What you need to do -> Please convert the material below into JSON lists of strings, one list per item and one string for each line, leaving out blank lines.

Entries supplied ->
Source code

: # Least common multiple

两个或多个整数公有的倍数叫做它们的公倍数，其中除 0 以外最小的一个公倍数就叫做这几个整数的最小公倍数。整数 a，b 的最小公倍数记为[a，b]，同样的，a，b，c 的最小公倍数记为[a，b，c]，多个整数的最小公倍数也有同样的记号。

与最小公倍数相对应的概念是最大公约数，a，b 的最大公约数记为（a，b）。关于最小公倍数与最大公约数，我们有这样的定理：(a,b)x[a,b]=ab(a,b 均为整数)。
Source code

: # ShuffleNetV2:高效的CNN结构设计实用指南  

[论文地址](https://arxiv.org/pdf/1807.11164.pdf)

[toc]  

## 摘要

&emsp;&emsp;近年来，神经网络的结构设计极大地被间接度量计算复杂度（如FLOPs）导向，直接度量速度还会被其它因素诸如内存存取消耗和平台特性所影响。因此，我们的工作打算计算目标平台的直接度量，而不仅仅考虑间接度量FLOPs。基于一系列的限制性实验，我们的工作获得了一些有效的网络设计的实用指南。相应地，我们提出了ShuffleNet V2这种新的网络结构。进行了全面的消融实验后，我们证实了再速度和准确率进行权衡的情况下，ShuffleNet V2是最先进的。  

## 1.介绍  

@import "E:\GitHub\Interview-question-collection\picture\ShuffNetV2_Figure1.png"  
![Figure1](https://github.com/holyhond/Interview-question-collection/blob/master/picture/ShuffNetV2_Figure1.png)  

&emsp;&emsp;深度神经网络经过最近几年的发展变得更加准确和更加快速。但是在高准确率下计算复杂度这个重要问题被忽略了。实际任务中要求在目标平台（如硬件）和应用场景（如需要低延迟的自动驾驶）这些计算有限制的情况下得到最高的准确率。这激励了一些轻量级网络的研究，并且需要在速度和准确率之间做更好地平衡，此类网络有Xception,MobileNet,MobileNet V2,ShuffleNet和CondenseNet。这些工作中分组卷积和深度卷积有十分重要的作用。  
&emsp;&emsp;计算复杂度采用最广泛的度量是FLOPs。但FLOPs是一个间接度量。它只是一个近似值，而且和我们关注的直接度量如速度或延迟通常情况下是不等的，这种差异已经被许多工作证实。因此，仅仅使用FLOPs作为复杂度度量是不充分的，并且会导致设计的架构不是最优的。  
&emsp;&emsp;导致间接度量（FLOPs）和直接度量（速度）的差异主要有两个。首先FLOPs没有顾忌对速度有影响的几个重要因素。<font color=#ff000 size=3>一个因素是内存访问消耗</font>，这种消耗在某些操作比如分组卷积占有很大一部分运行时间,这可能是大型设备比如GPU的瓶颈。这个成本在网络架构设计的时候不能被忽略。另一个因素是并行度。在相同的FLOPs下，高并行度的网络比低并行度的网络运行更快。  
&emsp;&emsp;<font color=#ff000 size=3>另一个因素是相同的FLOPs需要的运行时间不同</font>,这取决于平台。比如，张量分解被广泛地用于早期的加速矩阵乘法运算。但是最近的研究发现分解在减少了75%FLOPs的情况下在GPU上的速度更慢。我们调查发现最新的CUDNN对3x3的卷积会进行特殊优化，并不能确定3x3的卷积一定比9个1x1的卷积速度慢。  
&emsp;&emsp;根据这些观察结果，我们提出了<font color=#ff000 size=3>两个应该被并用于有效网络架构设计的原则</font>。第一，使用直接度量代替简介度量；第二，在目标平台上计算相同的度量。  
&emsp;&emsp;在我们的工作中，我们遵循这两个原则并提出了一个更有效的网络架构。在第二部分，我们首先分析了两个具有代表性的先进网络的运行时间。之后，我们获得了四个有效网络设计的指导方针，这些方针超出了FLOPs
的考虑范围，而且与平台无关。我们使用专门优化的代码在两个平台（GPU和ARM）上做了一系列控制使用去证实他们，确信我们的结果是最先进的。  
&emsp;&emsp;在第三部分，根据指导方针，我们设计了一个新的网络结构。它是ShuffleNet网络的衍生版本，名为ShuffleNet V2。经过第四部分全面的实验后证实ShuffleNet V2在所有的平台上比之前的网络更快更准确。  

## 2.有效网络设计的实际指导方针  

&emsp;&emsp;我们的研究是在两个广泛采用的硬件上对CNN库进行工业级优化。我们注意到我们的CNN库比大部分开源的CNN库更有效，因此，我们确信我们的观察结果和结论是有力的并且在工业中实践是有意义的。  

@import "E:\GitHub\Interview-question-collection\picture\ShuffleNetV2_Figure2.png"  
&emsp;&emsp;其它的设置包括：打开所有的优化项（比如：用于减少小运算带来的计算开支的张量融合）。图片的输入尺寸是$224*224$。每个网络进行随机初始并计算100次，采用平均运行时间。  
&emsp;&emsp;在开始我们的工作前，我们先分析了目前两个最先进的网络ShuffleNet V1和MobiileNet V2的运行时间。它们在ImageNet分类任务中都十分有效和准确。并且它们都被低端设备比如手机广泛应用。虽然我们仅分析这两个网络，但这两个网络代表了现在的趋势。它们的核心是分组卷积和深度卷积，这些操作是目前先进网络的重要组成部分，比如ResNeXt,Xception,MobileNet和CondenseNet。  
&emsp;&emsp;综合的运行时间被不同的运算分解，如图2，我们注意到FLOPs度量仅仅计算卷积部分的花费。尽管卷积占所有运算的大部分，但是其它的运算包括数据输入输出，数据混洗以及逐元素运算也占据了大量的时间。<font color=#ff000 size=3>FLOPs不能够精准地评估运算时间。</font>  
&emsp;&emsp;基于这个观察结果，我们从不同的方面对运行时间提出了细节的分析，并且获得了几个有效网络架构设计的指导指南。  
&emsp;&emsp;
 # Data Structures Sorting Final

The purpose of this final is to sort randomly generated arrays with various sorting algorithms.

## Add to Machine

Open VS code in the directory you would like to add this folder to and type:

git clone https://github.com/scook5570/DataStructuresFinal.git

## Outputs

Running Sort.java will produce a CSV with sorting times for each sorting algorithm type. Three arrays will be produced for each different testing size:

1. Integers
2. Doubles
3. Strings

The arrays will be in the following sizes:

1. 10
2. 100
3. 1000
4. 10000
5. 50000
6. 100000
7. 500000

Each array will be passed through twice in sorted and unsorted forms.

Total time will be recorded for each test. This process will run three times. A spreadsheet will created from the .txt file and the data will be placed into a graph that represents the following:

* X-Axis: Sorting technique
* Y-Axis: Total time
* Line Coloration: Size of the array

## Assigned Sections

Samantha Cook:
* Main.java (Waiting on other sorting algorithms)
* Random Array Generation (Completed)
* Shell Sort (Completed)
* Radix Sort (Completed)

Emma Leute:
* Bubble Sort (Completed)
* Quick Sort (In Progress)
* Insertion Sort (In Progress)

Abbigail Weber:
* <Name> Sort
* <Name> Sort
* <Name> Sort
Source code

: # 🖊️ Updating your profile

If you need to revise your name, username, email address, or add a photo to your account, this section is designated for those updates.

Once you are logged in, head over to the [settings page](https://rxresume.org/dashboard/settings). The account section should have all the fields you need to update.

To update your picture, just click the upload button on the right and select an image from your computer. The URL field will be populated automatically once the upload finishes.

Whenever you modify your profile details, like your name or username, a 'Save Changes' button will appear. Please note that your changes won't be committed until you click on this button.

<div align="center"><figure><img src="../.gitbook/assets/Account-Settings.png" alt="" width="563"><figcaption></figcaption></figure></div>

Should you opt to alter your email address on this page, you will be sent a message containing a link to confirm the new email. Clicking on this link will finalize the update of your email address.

Output for this exercise ->
[
  "Source code",
  ": # Least common multiple",
  "两个或多个整数公有的倍数叫做它们的公倍数，其中除 0 以外最小的一个公倍数就叫做这几个整数的最小公倍数。整数 a，b 的最小公倍数记为[a，b]，同样的，a，b，c 的最小公倍数记为[a，b，c]，多个整数的最小公倍数也有同样的记号。",
  "与最小公倍数相对应的概念是最大公约数，a，b 的最大公约数记为（a，b）。关于最小公倍数与最大公约数，我们有这样的定理：(a,b)x[a,b]=ab(a,b 均为整数)。",
  "Source code",
  ": # ShuffleNetV2:高效的CNN结构设计实用指南  ",
  "[论文地址](https://arxiv.org/pdf/1807.11164.pdf)",
  "[toc]  ",
  "## 摘要",
  "&emsp;&emsp;近年来，神经网络的结构设计极大地被间接度量计算复杂度（如FLOPs）导向，直接度量速度还会被其它因素诸如内存存取消耗和平台特性所影响。因此，我们的工作打算计算目标平台的直接度量，而不仅仅考虑间接度量FLOPs。基于一系列的限制性实验，我们的工作获得了一些有效的网络设计的实用指南。相应地，我们提出了ShuffleNet V2这种新的网络结构。进行了全面的消融实验后，我们证实了再速度和准确率进行权衡的情况下，ShuffleNet V2是最先进的。  ",
  "## 1.介绍  ",
  "@import \"E:\\GitHub\\Interview-question-collection\\picture\\ShuffNetV2_Figure1.png\"  ",
  "![Figure1](https://github.com/holyhond/Interview-question-collection/blob/master/picture/ShuffNetV2_Figure1.png)  ",
  "&emsp;&emsp;深度神经网络经过最近几年的发展变得更加准确和更加快速。但是在高准确率下计算复杂度这个重要问题被忽略了。实际任务中要求在目标平台（如硬件）和应用场景（如需要低延迟的自动驾驶）这些计算有限制的情况下得到最高的准确率。这激励了一些轻量级网络的研究，并且需要在速度和准确率之间做更好地平衡，此类网络有Xception,MobileNet,MobileNet V2,ShuffleNet和CondenseNet。这些工作中分组卷积和深度卷积有十分重要的作用。  ",
  "&emsp;&emsp;计算复杂度采用最广泛的度量是FLOPs。但FLOPs是一个间接度量。它只是一个近似值，而且和我们关注的直接度量如速度或延迟通常情况下是不等的，这种差异已经被许多工作证实。因此，仅仅使用FLOPs作为复杂度度量是不充分的，并且会导致设计的架构不是最优的。  ",
  "&emsp;&emsp;导致间接度量（FLOPs）和直接度量（速度）的差异主要有两个。首先FLOPs没有顾忌对速度有影响的几个重要因素。<font color=#ff000 size=3>一个因素是内存访问消耗</font>，这种消耗在某些操作比如分组卷积占有很大一部分运行时间,这可能是大型设备比如GPU的瓶颈。这个成本在网络架构设计的时候不能被忽略。另一个因素是并行度。在相同的FLOPs下，高并行度的网络比低并行度的网络运行更快。  ",
  "&emsp;&emsp;<font color=#ff000 size=3>另一个因素是相同的FLOPs需要的运行时间不同</font>,这取决于平台。比如，张量分解被广泛地用于早期的加速矩阵乘法运算。但是最近的研究发现分解在减少了75%FLOPs的情况下在GPU上的速度更慢。我们调查发现最新的CUDNN对3x3的卷积会进行特殊优化，并不能确定3x3的卷积一定比9个1x1的卷积速度慢。  ",
  "&emsp;&emsp;根据这些观察结果，我们提出了<font color=#ff000 size=3>两个应该被并用于有效网络架构设计的原则</font>。第一，使用直接度量代替简介度量；第二，在目标平台上计算相同的度量。  ",
  "&emsp;&emsp;在我们的工作中，我们遵循这两个原则并提出了一个更有效的网络架构。在第二部分，我们首先分析了两个具有代表性的先进网络的运行时间。之后，我们获得了四个有效网络设计的指导方针，这些方针超出了FLOPs",
  "的考虑范围，而且与平台无关。我们使用专门优化的代码在两个平台（GPU和ARM）上做了一系列控制使用去证实他们，确信我们的结果是最先进的。  ",
  "&emsp;&emsp;在第三部分，根据指导方针，我们设计了一个新的网络结构。它是ShuffleNet网络的衍生版本，名为ShuffleNet V2。经过第四部分全面的实验后证实ShuffleNet V2在所有的平台上比之前的网络更快更准确。  ",
  "## 2.有效网络设计的实际指导方针  ",
  "&emsp;&emsp;我们的研究是在两个广泛采用的硬件上对CNN库进行工业级优化。我们注意到我们的CNN库比大部分开源的CNN库更有效，因此，我们确信我们的观察结果和结论是有力的并且在工业中实践是有意义的。  ",
  "@import \"E:\\GitHub\\Interview-question-collection\\picture\\ShuffleNetV2_Figure2.png\"  ",
  "&emsp;&emsp;其它的设置包括：打开所有的优化项（比如：用于减少小运算带来的计算开支的张量融合）。图片的输入尺寸是$224*224$。每个网络进行随机初始并计算100次，采用平均运行时间。  ",
  "&emsp;&emsp;在开始我们的工作前，我们先分析了目前两个最先进的网络ShuffleNet V1和MobiileNet V2的运行时间。它们在ImageNet分类任务中都十分有效和准确。并且它们都被低端设备比如手机广泛应用。虽然我们仅分析这两个网络，但这两个网络代表了现在的趋势。它们的核心是分组卷积和深度卷积，这些操作是目前先进网络的重要组成部分，比如ResNeXt,Xception,MobileNet和CondenseNet。  ",
  "&emsp;&emsp;综合的运行时间被不同的运算分解，如图2，我们注意到FLOPs度量仅仅计算卷积部分的花费。尽管卷积占所有运算的大部分，但是其它的运算包括数据输入输出，数据混洗以及逐元素运算也占据了大量的时间。<font color=#ff000 size=3>FLOPs不能够精准地评估运算时间。</font>  ",
  "&emsp;&emsp;基于这个观察结果，我们从不同的方面对运行时间提出了细节的分析，并且获得了几个有效网络架构设计的指导指南。  ",
  "&emsp;&emsp;",
  " # Data Structures Sorting Final",
  "The purpose of this final is to sort randomly generated arrays with various sorting algorithms.",
  "## Add to Machine",
  "Open VS code in the directory you would like to add this folder to and type:",
  "git clone https://github.com/scook5570/DataStructuresFinal.git",
  "## Outputs",
  "Running Sort.java will produce a CSV with sorting times for each sorting algorithm type. Three arrays will be produced for each different testing size:",
  "1. Integers",
  "2. Doubles",
  "3. Strings",
  "The arrays will be in the following sizes:",
  "1. 10",
  "2. 100",
  "3. 1000",
  "4. 10000",
  "5. 50000",
  "6. 100000",
  "7. 500000",
  "Each array will be passed through twice in sorted and unsorted forms.",
  "Total time will be recorded for each test. This process will run three times. A spreadsheet will created from the .txt file and the data will be placed into a graph that represents the following:",
  "* X-Axis: Sorting technique",
  "* Y-Axis: Total time",
  "* Line Coloration: Size of the array",
  "## Assigned Sections",
  "Samantha Cook:",
  "* Main.java (Waiting on other sorting algorithms)",
  "* Random Array Generation (Completed)",
  "* Shell Sort (Completed)",
  "* Radix Sort (Completed)",
  "Emma Leute:",
  "* Bubble Sort (Completed)",
  "* Quick Sort (In Progress)",
  "* Insertion Sort (In Progress)",
  "Abbigail Weber:",
  "* <Name> Sort",
  "* <Name> Sort",
  "* <Name> Sort",
  "Source code",
  ": # 🖊️ Updating your profile",
  "If you need to revise your name, username, email address, or add a photo to your account, this section is designated for those updates.",
  "Once you are logged in, head over to the [settings page](https://rxresume.org/dashboard/settings). The account section should have all the fields you need to update.",
  "To update your picture, just click the upload button on the right and select an image from your computer. The URL field will be populated automatically once the upload finishes.",
  "Whenever you modify your profile details, like your name or username, a 'Save Changes' button will appear. Please note that your changes won't be committed until you click on this button.",
  "<div align=\"center\"><figure><img src=\"../.gitbook/assets/Account-Settings.png\" alt=\"\" width=\"563\"><figcaption></figcaption></figure></div>",
  "Should you opt to alter your email address on this page, you will be sent a message containing a link to confirm the new email. Clicking on this link will finalize the update of your email address."
]